OTTAWA | Le hasard fait souvent bien les choses, sauf hier, lorsque Justin Trudeau a donné le feu vert au projet d’expansion du pipeline Trans Mountain quelques heures après avoir déclaré l’urgence climatique.
Les libéraux se sont en quelque sorte fait prendre à leur propre petit jeu parlementaire.
Le mois dernier, le gouvernement Trudeau a proposé que le Canada se déclare officiellement « en situation d’urgence climatique nationale ».
La ruse visait à embêter le Parti conservateur, qui tarde à faire connaître son plan pour l’environnement (il sera présenté aujourd’hui).
Sauf que le hasard du calendrier a fait en sorte que le Parlement a adopté le texte symbolique seulement ce lundi... à l’aube de l’annonce sur Trans Mountain.
De nombreux groupes écologistes et les oppositions néo-démocrates et bloquistes n’ont pas mis de temps à crier à l’hypocrisie.
Pendant ce temps, les conservateurs d’Andrew Scheer, pour qui la construction de pipelines ne va jamais assez vite, se cherchaient une raison de s’indigner. Pourtant, sous leur gouverne de dix ans, le pétrole albertain n’a pas trouvé de nouveaux marchés à l’étranger.
La perspective d’agrandissement du projet de pipeline Trans Mountain vise à tripler sa capacité, pour la porter à 890 000 barils de pétrole par jour.
Les experts comparent son impact environnemental à l’ajout de 3 à 4 millions de voitures sur nos routes.

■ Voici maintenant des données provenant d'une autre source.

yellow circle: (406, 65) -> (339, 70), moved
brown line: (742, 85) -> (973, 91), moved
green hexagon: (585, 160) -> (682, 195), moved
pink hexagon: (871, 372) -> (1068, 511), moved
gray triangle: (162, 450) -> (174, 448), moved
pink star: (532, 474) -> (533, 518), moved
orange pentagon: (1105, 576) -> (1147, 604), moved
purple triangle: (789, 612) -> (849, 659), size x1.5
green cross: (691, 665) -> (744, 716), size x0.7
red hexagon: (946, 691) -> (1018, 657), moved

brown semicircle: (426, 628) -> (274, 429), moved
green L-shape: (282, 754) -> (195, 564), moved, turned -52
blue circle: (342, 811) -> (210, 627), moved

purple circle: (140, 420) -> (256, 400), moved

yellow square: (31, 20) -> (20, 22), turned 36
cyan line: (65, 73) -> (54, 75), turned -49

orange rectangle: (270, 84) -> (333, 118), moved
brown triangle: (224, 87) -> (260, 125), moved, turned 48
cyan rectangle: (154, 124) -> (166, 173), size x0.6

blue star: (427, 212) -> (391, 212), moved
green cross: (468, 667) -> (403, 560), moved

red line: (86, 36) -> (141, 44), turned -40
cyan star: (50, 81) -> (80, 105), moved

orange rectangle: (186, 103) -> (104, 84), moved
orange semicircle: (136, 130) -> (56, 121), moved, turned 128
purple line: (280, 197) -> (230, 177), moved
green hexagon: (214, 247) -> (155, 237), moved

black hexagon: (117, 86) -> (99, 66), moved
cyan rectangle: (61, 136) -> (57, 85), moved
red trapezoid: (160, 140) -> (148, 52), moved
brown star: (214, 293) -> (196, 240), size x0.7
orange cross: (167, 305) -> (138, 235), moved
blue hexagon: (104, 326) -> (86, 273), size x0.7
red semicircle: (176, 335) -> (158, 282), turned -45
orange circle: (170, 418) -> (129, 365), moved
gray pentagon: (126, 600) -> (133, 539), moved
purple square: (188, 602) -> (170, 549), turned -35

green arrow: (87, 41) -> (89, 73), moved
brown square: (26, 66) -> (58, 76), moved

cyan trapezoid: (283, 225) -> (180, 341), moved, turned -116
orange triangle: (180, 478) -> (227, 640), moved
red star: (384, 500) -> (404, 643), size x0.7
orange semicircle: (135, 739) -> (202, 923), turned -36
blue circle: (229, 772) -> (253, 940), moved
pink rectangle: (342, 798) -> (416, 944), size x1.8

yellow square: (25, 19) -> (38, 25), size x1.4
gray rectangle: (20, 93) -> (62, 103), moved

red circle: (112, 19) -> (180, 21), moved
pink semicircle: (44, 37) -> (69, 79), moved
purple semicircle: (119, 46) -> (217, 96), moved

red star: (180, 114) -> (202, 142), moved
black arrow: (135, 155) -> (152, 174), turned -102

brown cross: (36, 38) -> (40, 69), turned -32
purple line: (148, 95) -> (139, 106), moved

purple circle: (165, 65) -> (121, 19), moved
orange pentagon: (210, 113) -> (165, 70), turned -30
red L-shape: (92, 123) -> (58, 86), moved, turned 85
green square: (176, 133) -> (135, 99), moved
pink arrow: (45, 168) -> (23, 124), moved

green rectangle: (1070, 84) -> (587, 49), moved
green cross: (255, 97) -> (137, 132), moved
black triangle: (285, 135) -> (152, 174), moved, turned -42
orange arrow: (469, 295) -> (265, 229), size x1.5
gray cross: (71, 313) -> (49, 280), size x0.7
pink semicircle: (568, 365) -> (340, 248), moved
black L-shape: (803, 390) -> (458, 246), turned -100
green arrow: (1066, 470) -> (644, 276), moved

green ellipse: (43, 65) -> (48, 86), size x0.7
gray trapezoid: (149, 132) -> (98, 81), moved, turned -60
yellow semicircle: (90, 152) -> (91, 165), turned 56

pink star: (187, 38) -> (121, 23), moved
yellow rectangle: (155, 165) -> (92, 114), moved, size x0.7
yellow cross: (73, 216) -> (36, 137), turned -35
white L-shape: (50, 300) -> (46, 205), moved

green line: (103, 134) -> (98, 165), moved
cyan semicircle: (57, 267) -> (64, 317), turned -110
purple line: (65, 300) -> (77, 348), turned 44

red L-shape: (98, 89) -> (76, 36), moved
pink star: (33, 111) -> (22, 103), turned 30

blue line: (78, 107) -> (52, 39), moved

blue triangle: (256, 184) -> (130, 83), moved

Ce projet énergétique a suscité une vive opposition de groupes environnementaux et de communautés autochtones en Colombie-Britannique.
Les sondages indiquent toutefois qu’une majorité (60 %) de Britanno-Colombiens sont en faveur.
Pour dorer la pilule, M. Trudeau a annoncé que les revenus supplémentaires tirés du nouveau pipeline vont financer des projets d’énergie verte à hauteur de 500 millions.
La perche tendue ne risque pas d’apaiser la colère des écolos les plus convaincus. Mais elle réussira peut-être à en rassurer certains.
Accord de Paris
Le chef libéral a affirmé sans rire que le projet d’oléoduc ne vise pas à « augmenter la production de pétrole » du Canada, mais plutôt à diversifier nos clients.
Il est vrai que le pétrole albertain se vend au rabais aux États-Unis, faute de débouchés à l’international.
Mais il est aussi acquis que l’expansion de l’oléoduc Trans Mountain entraînera une hausse de la production dans les champs de sables bitumineux.
Ottawa souhaite plafonner les émissions de l’exploitation du pétrole albertain à 100 mégatonnes par année. Un plafond que rejette le nouveau premier ministre de la province de l’Ouest, Jason Kenney.
Une fois le pipeline construit, l’Alberta voudra sans doute relancer des projets d’exploitation abandonnés dans les dernières années, faute de rentabilité.
Justin Trudeau jure que l’agrandissement de Trans Mountain ne met pas en péril l’atteinte des cibles de l’Accord de Paris.
Il s’agit des mêmes cibles que promet d’atteindre le Parti conservateur de M. Scheer.
Les plus cyniques diront que ces cibles valent autant que le papier sur lequel elles sont écrites.
De Kyoto à Copenhague, le Canada a toujours raté ses engagements internationaux en matière d’environnement.
Trans Mountain, un pipeline controversé
- En exploitation depuis 1953
- Capacité de 300 000 barils par jour
- Le projet d’agrandissement porterait ce nombre à 890 000 barils par jour
- En 2016, le projet d’agrandissement est approuvé par le régulateur fédéral, l’Office national de l’énergie
- Mai 2018, le gouvernement Trudeau nationalise le pipeline au coût de 4,5 G
- Août 2018, la Cour fédérale d'appel bloque le projet, statuant qu’Ottawa n’a pas consulté adéquatement les Premières Nations ni évalué les risques environnementaux
- L’ONÉ enclenche de nouvelles consultations.
- Février 2019, l’ONÉ donne à nouveau son feu vert au projet, plaidant l’intérêt national.